In this notebook, we will demonstrate how to load SpatioTemporal Asset Catalog (STAC) collections in WherobotsDB. We will cover the following steps:
  • Connecting to a STAC API: Learn how to establish a connection to a STAC API endpoint.
  • Searching items and load them into WherobotsDB: See how to load STAC collections into WherobotsDB for further analysis.
  • Applying Spatial and Temporal Filters: Learn to filter the data based on spatial and temporal criteria to focus on specific areas and time periods.
  • Saving Data: Discover how to save the filtered data into various formats for further use.
By the end of this notebook, you will be able to efficiently manage and analyze geospatial data using STAC collections in WherobotsDB. The STAC data source enables seamless integration with STAC APIs, allowing users to efficiently read and interact with geospatial data. This data source supports reading both STAC items and collections, making it a versatile tool for various geospatial data processing tasks. To utilize the STAC data source, you can load a STAC catalog into a Sedona DataFrame using the stac format. The path can be either a local STAC collection JSON file or an HTTP/HTTPS endpoint to retrieve the collection JSON file. This flexibility allows for easy access to both locally stored and remotely hosted STAC data.

Technical details

  • STAC API Integration: Connect to any STAC-compliant API to fetch and process geospatial data.
  • DataFrame support: Load STAC data directly into a Sedona DataFrame for further analysis and processing using Spark.
  • Flexible input paths: Accepts both local file paths and remote URLs, providing versatility in data sourcing.

Potential use cases

  • Geospatial data analysis: Perform complex spatial queries and analyses on large geospatial datasets.
  • Environmental monitoring: Access and analyze satellite imagery and other remote sensing data for environmental studies.
  • Urban planning: Utilize geospatial data to support urban development and infrastructure planning.
  • Disaster response: Quickly access and process geospatial data to aid in disaster response and recovery efforts.

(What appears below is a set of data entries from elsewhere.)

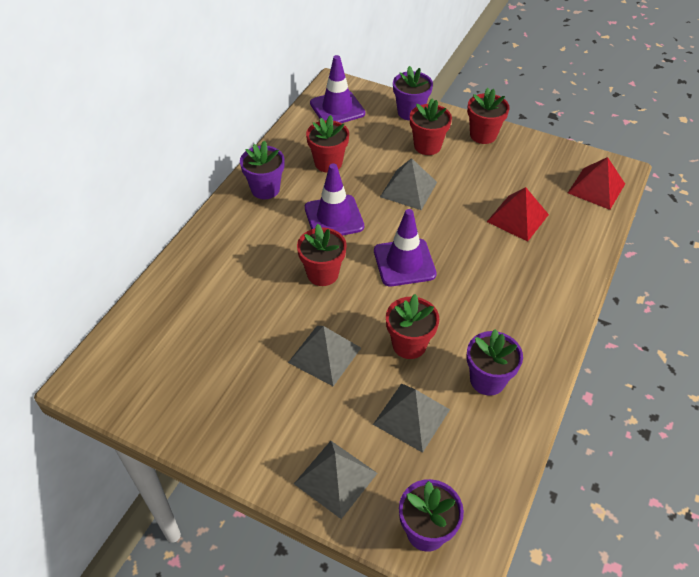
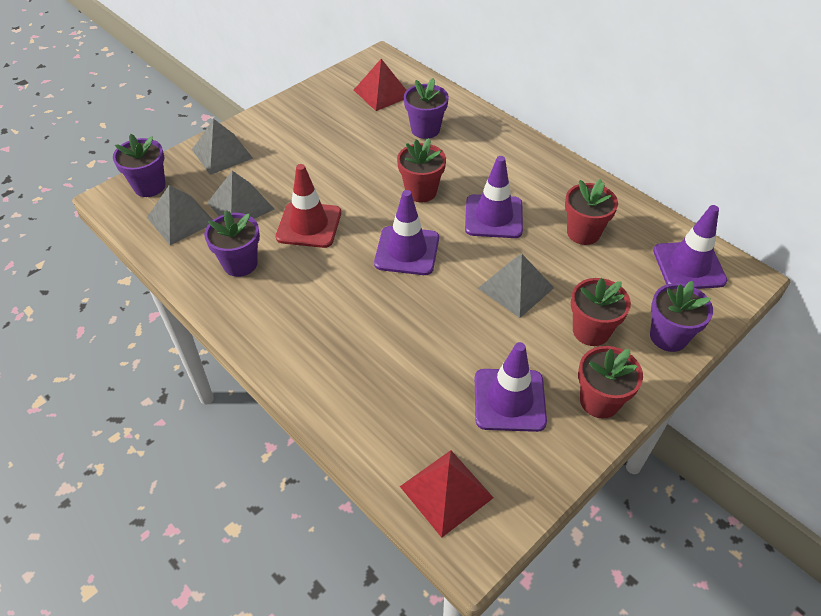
camera: 110 degrees right, 0 degrees up
purple flower pot [240,140,284,199] -> purple flower pot moved to [404,78,449,139]
grey pyramid [288,326,361,386] -> grey pyramid moved to [147,185,213,245]
red flower pot [386,294,439,359] -> red traffic cone [276,164,341,248]
red pyramid [487,187,549,242] -> red pyramid moved to [354,59,407,111]
none -> purple traffic cone [475,342,547,432]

Find STAC service endpoints

By leveraging the STAC data source, users can efficiently manage and analyze vast amounts of geospatial data, unlocking new insights and applications across various domains.
from sedona.spark import *

config = SedonaContext.builder().getOrCreate()
sedona = SedonaContext.create(config)

Load a STAC collection from an HTTP/HTTPS endpoint:

This code below uses Apache Sedona and PySpark to load STAC data from the Sentinel-2 collection via a specified URL. It then explodes the “assets” map into key-value pairs, extracting the “href” and “rast” fields from the “value” struct. The resulting DataFrame is ordered by the “datetime” field in descending order. Finally, it counts the number of rows in the processed DataFrame to verify the output. Note: if you need to load the image using the out-db reader from S3, you need to setup the correct S3 credential provider in Sedona config if the provider of the data requries non-anonymous access. See the docs on our Storage Integration.
from pyspark.sql.functions import col, explode, map_values

# Load from STAC datasource
df = sedona.read.format("stac") \
    .option("itemsLimitMax", "1000") \
    .option("itemsLimitPerRequest", "200") \
    .load("https://earth-search.aws.element84.com/v1/collections/sentinel-2-c1-l2a")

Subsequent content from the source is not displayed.